Assignment:
Return the entries below verbatim from the line with "To the nearest" to the line with "What is the sum of all values?", including both of those lines, and omit the pictures from your answer.

Records supplied:
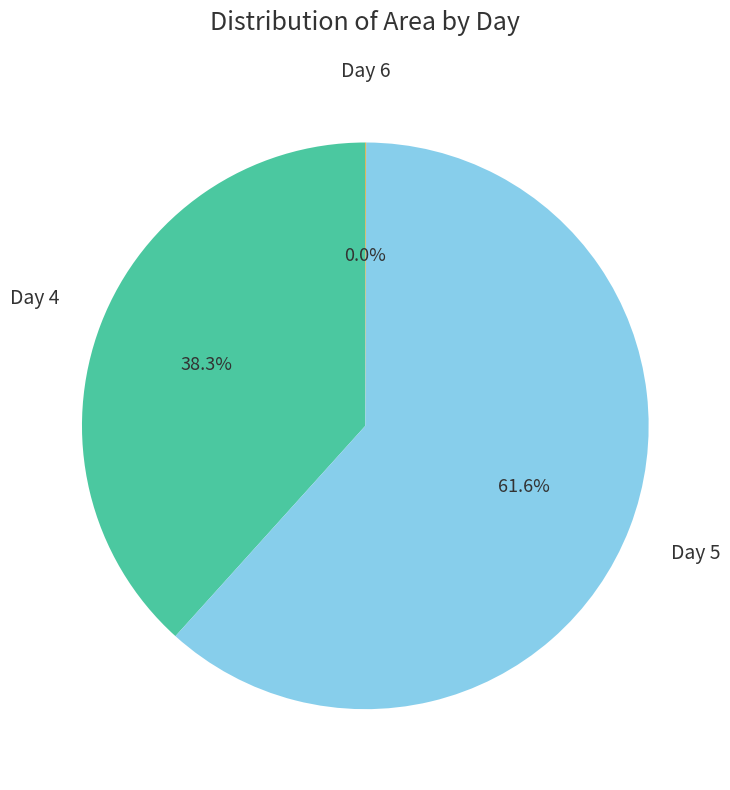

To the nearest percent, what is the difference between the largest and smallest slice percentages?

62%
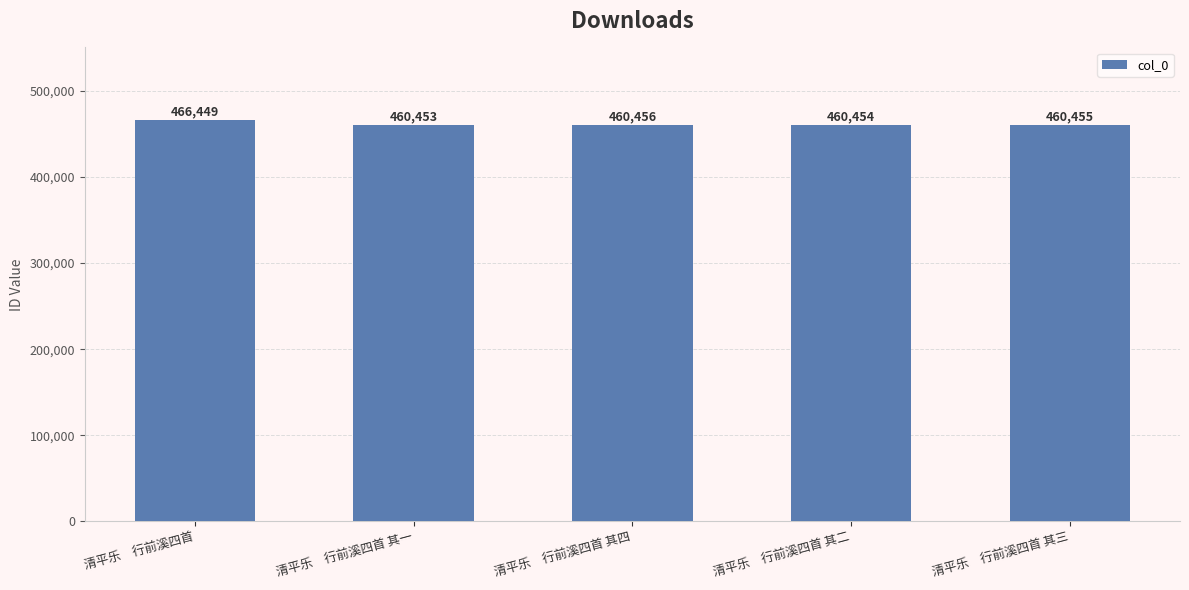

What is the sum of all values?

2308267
* * *
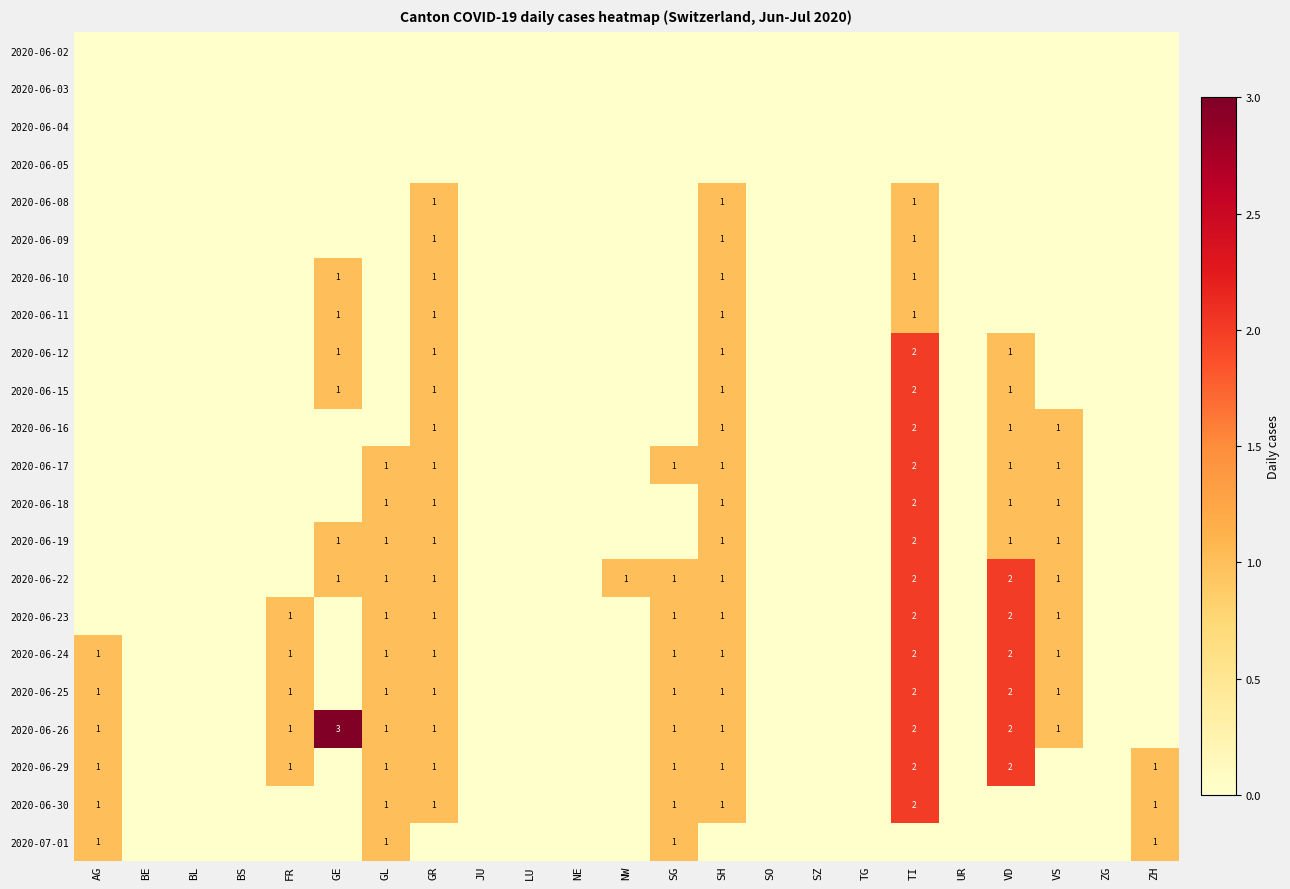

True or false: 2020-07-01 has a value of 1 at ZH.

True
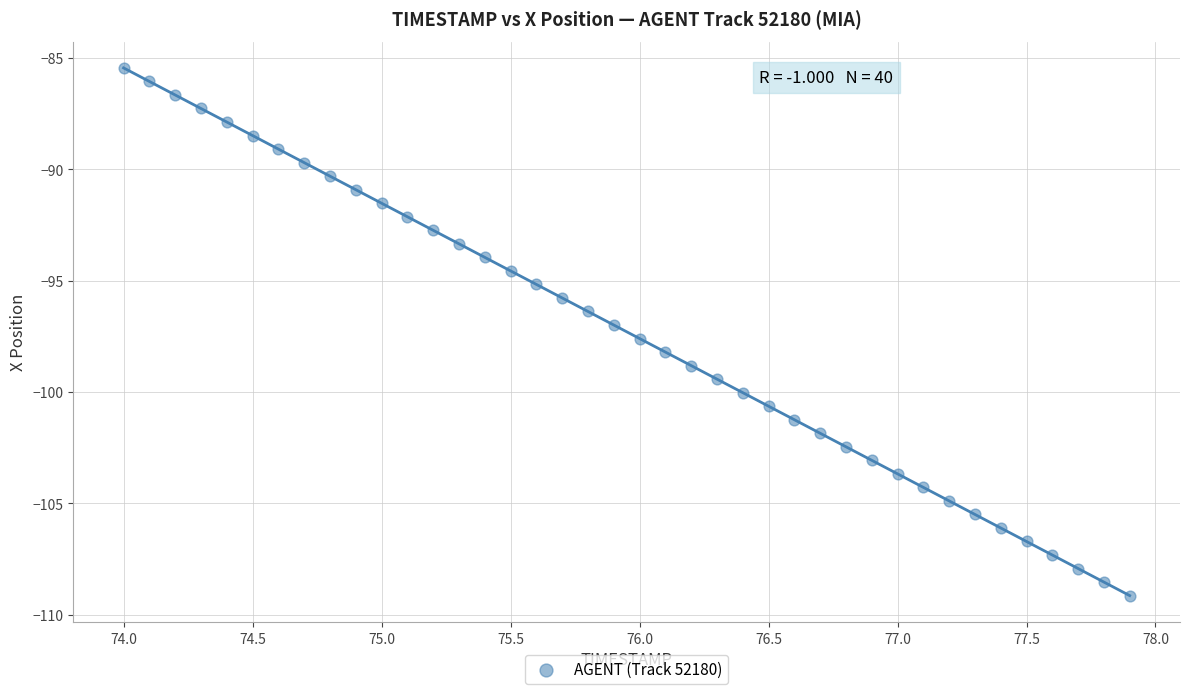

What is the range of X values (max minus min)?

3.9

Final answer:
To the nearest percent, what is the difference between the largest and smallest slice percentages?

62%

What is the sum of all values?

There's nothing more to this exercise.